Rappelons que, pour leur part, les avocats de l’ex-conseiller privé du président de la République ont soulevé des preuves « d’un acharnement’’ contre leur client. En effet, ils ont constaté avec stupéfaction que, lors de l’audience de vendredi 26 mai, le magistrat instructeur qui l’avait reçu au Tribunal de Grande Instance de la Gombe n’était autre que M. Eric Kuku Kiese, membre du cabinet du président de la République où il exerce les fonctions de coordonnateur adjoint à la Coordination en charge de la jeunesse et lutte contre les violences faites aux femmes.

« C’est lui qui fait office de ministère public au procès avec une emprise vraisemblable sur la juge présidente Sina Mukenge», déclare un membre du collectif des Avocats. Décidément, tout est boutiqué aux yeux des Avocats de Bifort Biselele, qui n’ont pas compris quand, en pleine audience, M. Kuku Kiese s’est permis de contredire la juge pour avoir ouvert la Chambre du Conseil, lui intimant l’ordre de la fermer et de rouvrir la chambre foraine sans que la récusation de la juge ne soit prise en compte. « Le tout, devant le ministère public très autoritaire s’exprimant assis, refusant de se mettre debout devant la Cour, un vrai scandale judiciaire, une grave violation de la  vision du Chef de l’Etat sur l’instauration de l’Etat de droit », assènent les Avocats de Biselele Kayipangi

Motif d’inquiétude

Pour l’ACAJ, la santé de M. Biselele Kayipangi est un autre motif d’inquiétude. «En effet, il est prévu par la loi que dans notre système carcéral, il doit y avoir un service médical approprié avec une compétence et une expertise voulues y soit organisé. Mais lorsque vous n’avez pas organisé cela, la RDC a pris les engagements de transférer les détenus, les prisonniers malades dans les formations médicales où ils peuvent recevoir des soins médicaux appropriés », a soutenu M. Kapiamba. 

Qui a rappelé que c’est un des droits fondamentaux des citoyens qui doit être respecté. « Il ne revient pas ni à un ministre, et encore moins à un gardien de prison, de bafouer ce droit.

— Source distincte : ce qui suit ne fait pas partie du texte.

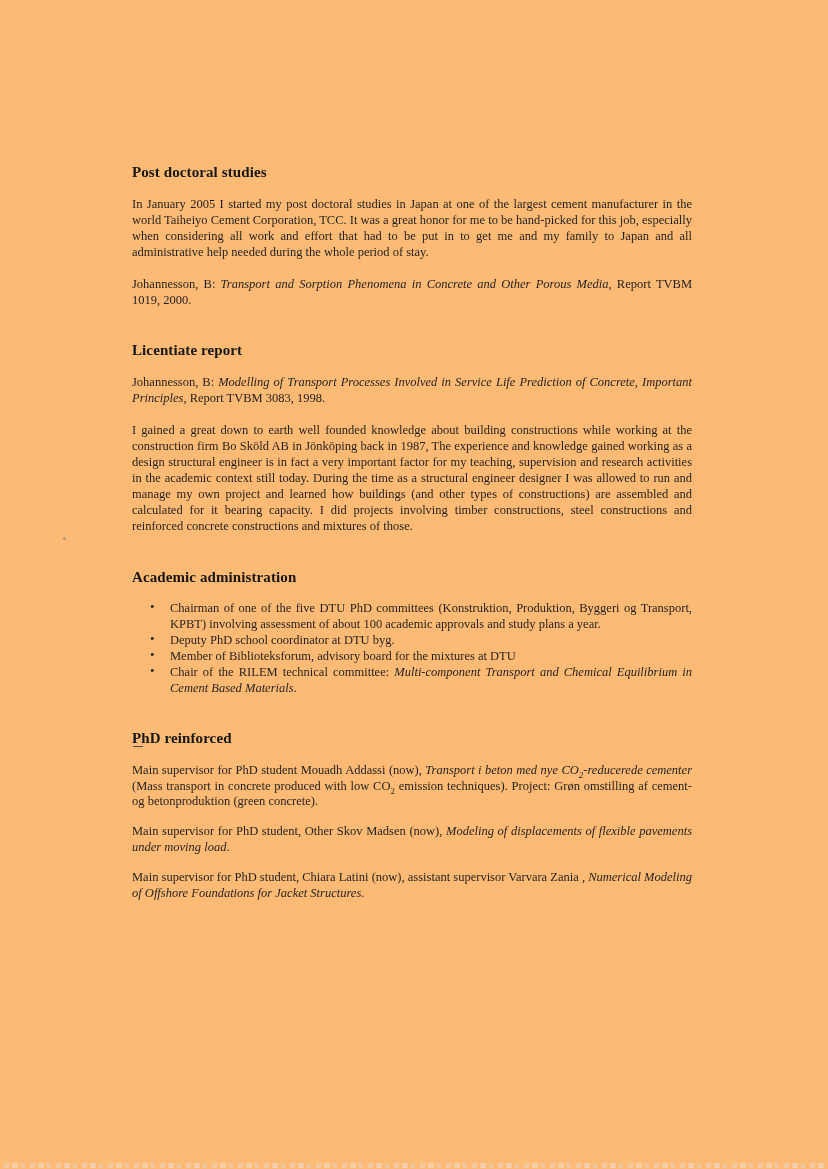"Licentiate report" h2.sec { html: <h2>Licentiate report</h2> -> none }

Et nous, notre rôle, c’est de le rappeler lorsque nous constatons cette violation, et nous encourageons les victimes de cet de fait à entreprendre des démarches auprès des instances nationales ou internationales pour que leur droit soit respecté », a martelé, en outre, le Président de l’ACAJ, avant    de dénoncer ce qu’il qualifie, lui-même, de  ‘’justice aux ordres et sous pression politique’’.

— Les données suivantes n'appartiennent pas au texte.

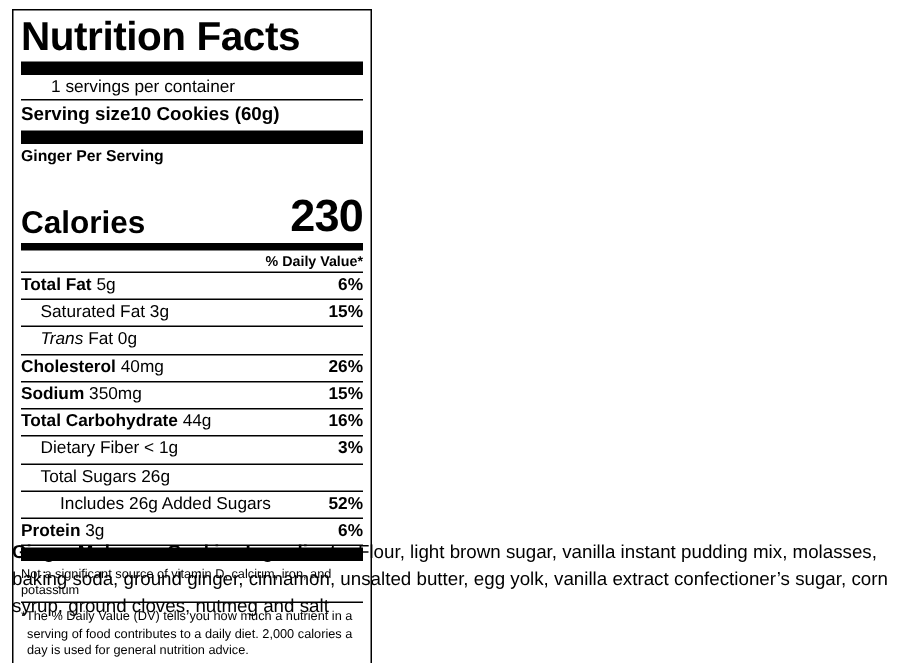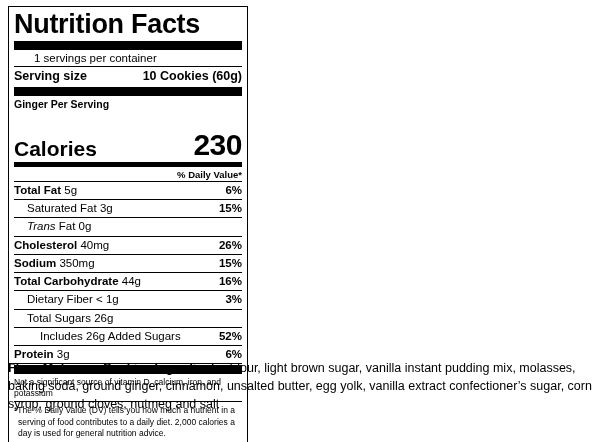"Serving size" .nf-serving-size { justify-content: space-between -> flex-start }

«Puisqu’il s’agit d’un procès politique, il sera difficile de faire autrement, mais parce qu’il faut laisser le procès se tenir, laissez les juges qui donnent des garanties à la personne poursuivie d’agir en toute indépendance et impartialité, conduire le procès. Mais lorsque vous désignez des personnes comme des simples capitas, pour venir exécuter vos instructions, c’est-à-dire : ‘‘faites une instruction rapide, l’essentiel est que l’objectif c’est de prononcer des condamnations’’, Non ! Là, nous disons ‘‘Halte, Stop’’ !», a, à haute voix,  tempêté M. Georges Kapiamba. 

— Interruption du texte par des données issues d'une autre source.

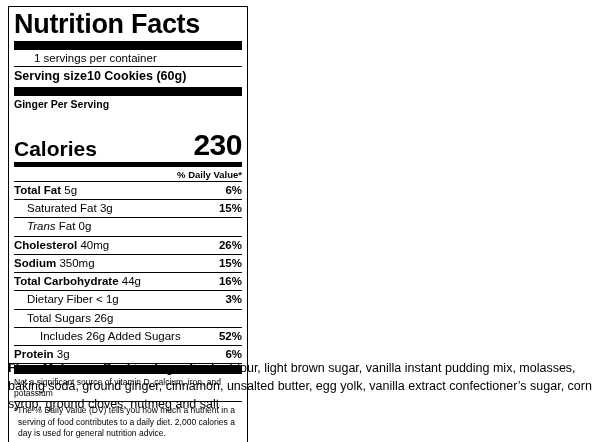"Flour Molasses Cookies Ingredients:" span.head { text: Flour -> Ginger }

‘’Ce n’est pas ça l’Etat de droit en démocratie, respectons-le car c’est celui-là qui nous guide tous. Et les magistrats ou les juges qui acceptent d’exécuter ce genre de projet, doivent savoir qu’un jour, ils en répondront. On peut dire qu’on peut échapper à la justice des hommes, il faut savoir qu’il existe aussi la justice de Dieu. Nous servons le droit, nous servons la justice ou nous servons les intérêts personnels ?’’, a-t-il insisté.